**Data provided**
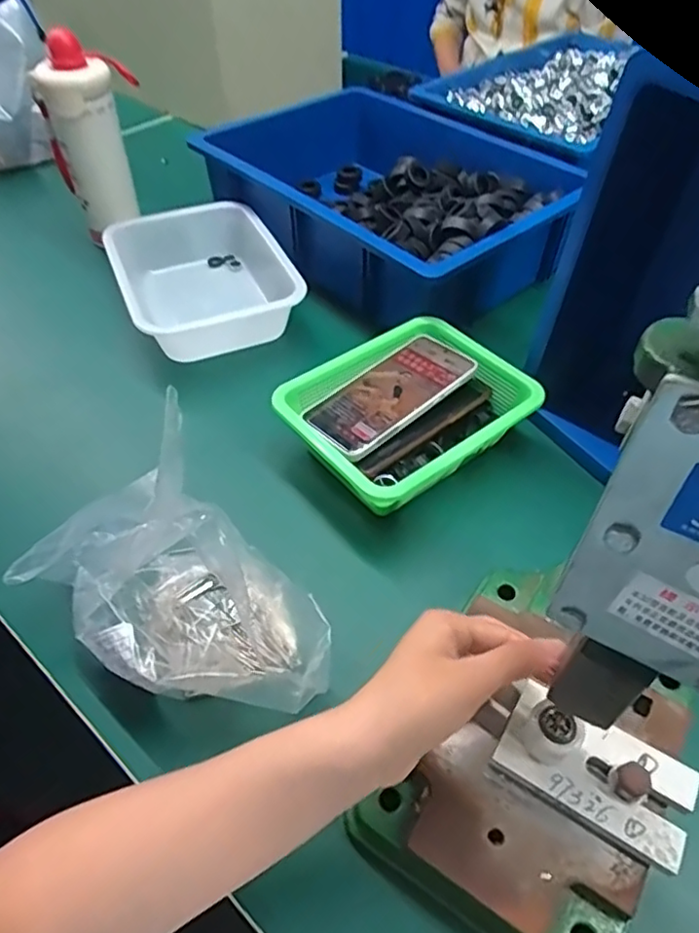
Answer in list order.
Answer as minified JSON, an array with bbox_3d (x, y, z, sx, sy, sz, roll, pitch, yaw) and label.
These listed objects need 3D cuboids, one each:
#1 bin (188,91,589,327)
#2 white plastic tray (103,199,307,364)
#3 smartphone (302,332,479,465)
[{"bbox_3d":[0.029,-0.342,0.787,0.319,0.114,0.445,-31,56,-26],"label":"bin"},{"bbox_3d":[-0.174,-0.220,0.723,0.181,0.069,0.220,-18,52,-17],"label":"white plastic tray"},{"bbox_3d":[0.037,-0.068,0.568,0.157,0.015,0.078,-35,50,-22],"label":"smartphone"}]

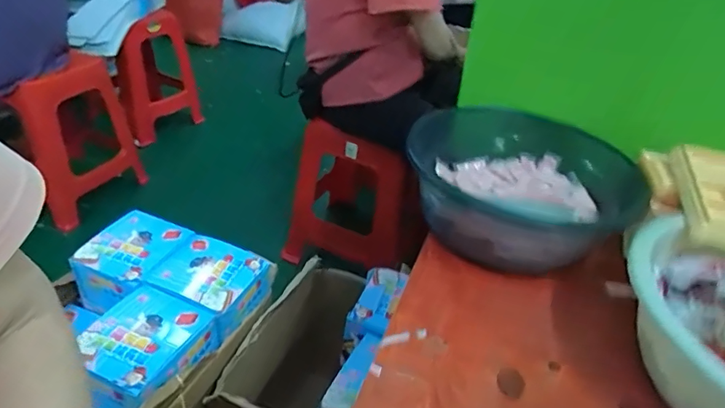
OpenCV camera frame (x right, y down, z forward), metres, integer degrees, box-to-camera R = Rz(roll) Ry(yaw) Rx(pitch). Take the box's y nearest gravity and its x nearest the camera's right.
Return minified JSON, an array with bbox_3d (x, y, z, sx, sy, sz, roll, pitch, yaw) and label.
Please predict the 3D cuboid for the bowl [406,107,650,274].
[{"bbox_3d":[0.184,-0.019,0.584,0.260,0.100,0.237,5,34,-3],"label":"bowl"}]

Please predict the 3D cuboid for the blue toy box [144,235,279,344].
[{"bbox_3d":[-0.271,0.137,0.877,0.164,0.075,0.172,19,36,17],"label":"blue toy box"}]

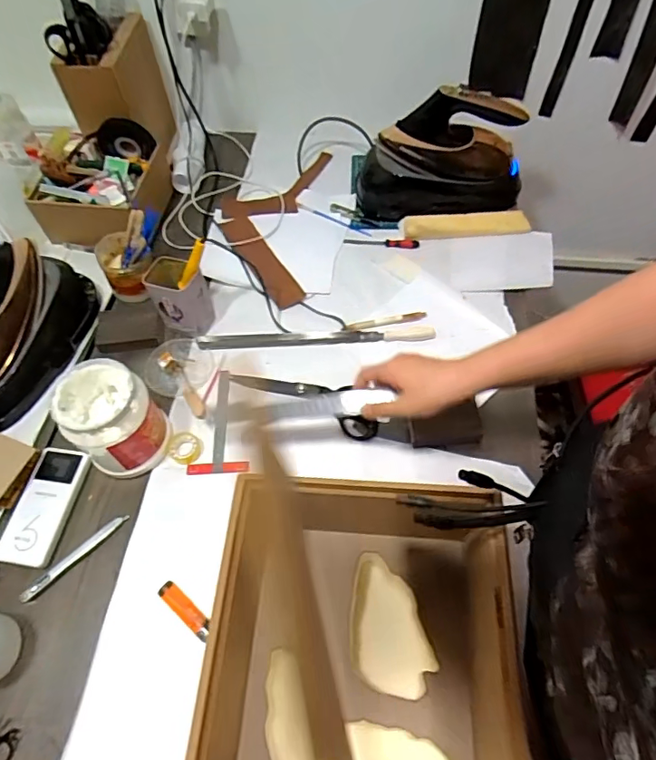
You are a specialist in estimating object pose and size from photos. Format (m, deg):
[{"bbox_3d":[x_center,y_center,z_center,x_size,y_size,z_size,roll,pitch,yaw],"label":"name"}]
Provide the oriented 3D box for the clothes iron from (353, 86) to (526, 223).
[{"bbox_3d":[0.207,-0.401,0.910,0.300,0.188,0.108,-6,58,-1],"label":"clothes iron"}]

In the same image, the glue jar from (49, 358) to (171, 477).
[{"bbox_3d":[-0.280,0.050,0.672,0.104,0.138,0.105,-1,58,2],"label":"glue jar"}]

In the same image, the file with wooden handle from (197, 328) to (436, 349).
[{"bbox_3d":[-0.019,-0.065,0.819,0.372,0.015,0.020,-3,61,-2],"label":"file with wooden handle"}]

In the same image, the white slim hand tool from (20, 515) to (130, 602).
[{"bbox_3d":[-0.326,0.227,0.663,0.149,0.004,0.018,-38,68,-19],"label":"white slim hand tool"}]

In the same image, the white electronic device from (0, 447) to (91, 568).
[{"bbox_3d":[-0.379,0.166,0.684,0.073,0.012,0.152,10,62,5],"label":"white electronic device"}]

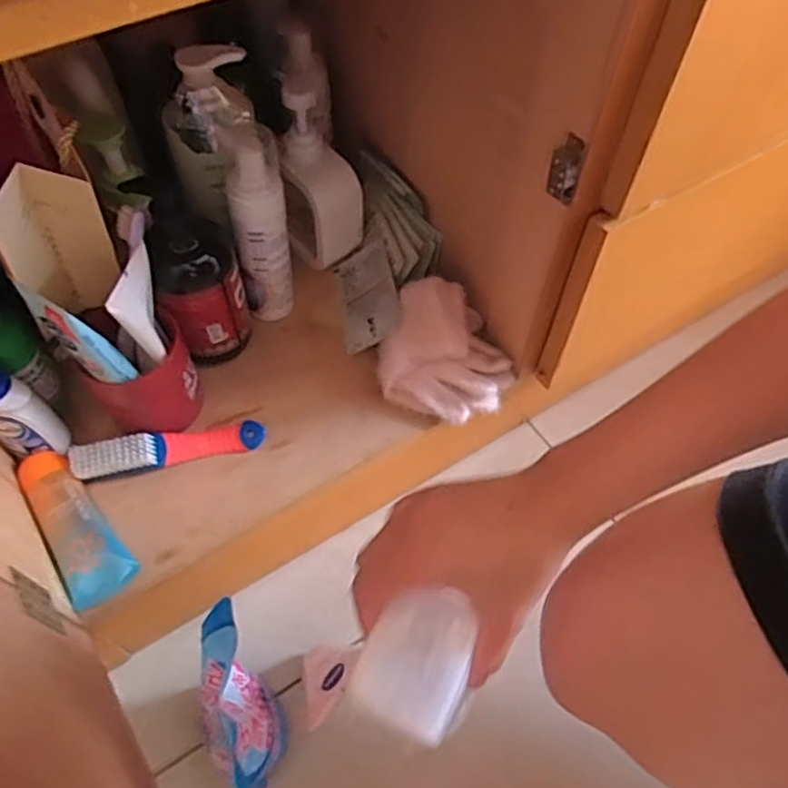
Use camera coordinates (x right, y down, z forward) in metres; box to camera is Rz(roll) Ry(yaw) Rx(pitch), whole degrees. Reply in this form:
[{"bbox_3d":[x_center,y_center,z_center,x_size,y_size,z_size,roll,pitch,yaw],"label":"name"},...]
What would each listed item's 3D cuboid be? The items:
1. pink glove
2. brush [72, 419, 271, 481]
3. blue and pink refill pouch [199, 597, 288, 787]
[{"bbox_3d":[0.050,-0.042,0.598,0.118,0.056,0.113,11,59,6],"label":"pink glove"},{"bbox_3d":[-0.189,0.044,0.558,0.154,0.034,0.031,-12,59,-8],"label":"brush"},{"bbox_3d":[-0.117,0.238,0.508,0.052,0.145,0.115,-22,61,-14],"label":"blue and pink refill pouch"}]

**Task instructions**
Give back every line of the material above word for word, leaving out the pictures.

**Answer to this problem**
Answer in list order.
Answer as minified JSON, an array with bbox_3d (x, y, z, sx, sy, sz, roll, pitch, yaw) and label.
These listed objects need 3D cuboids, one each:
#1 bin (188,91,589,327)
#2 white plastic tray (103,199,307,364)
#3 smartphone (302,332,479,465)
[{"bbox_3d":[0.029,-0.342,0.787,0.319,0.114,0.445,-31,56,-26],"label":"bin"},{"bbox_3d":[-0.174,-0.220,0.723,0.181,0.069,0.220,-18,52,-17],"label":"white plastic tray"},{"bbox_3d":[0.037,-0.068,0.568,0.157,0.015,0.078,-35,50,-22],"label":"smartphone"}]

OpenCV camera frame (x right, y down, z forward), metres, integer degrees, box-to-camera R = Rz(roll) Ry(yaw) Rx(pitch). Take the box's y nearest gravity and its x nearest the camera's right.
Return minified JSON, an array with bbox_3d (x, y, z, sx, sy, sz, roll, pitch, yaw) and label.
Please predict the 3D cuboid for the bowl [406,107,650,274].
[{"bbox_3d":[0.184,-0.019,0.584,0.260,0.100,0.237,5,34,-3],"label":"bowl"}]

Please predict the 3D cuboid for the blue toy box [144,235,279,344].
[{"bbox_3d":[-0.271,0.137,0.877,0.164,0.075,0.172,19,36,17],"label":"blue toy box"}]

You are a specialist in estimating object pose and size from photos. Format (m, deg):
[{"bbox_3d":[x_center,y_center,z_center,x_size,y_size,z_size,roll,pitch,yaw],"label":"name"}]
Provide the oriented 3D box for the clothes iron from (353, 86) to (526, 223).
[{"bbox_3d":[0.207,-0.401,0.910,0.300,0.188,0.108,-6,58,-1],"label":"clothes iron"}]

In the same image, the glue jar from (49, 358) to (171, 477).
[{"bbox_3d":[-0.280,0.050,0.672,0.104,0.138,0.105,-1,58,2],"label":"glue jar"}]

In the same image, the file with wooden handle from (197, 328) to (436, 349).
[{"bbox_3d":[-0.019,-0.065,0.819,0.372,0.015,0.020,-3,61,-2],"label":"file with wooden handle"}]

In the same image, the white slim hand tool from (20, 515) to (130, 602).
[{"bbox_3d":[-0.326,0.227,0.663,0.149,0.004,0.018,-38,68,-19],"label":"white slim hand tool"}]

In the same image, the white electronic device from (0, 447) to (91, 568).
[{"bbox_3d":[-0.379,0.166,0.684,0.073,0.012,0.152,10,62,5],"label":"white electronic device"}]

Use camera coordinates (x right, y down, z forward) in metres; box to camera is Rz(roll) Ry(yaw) Rx(pitch), whole degrees. Reply in this form:
[{"bbox_3d":[x_center,y_center,z_center,x_size,y_size,z_size,roll,pitch,yaw],"label":"name"},...]
What would each listed item's 3D cuboid be? The items:
1. pink glove
2. brush [72, 419, 271, 481]
3. blue and pink refill pouch [199, 597, 288, 787]
[{"bbox_3d":[0.050,-0.042,0.598,0.118,0.056,0.113,11,59,6],"label":"pink glove"},{"bbox_3d":[-0.189,0.044,0.558,0.154,0.034,0.031,-12,59,-8],"label":"brush"},{"bbox_3d":[-0.117,0.238,0.508,0.052,0.145,0.115,-22,61,-14],"label":"blue and pink refill pouch"}]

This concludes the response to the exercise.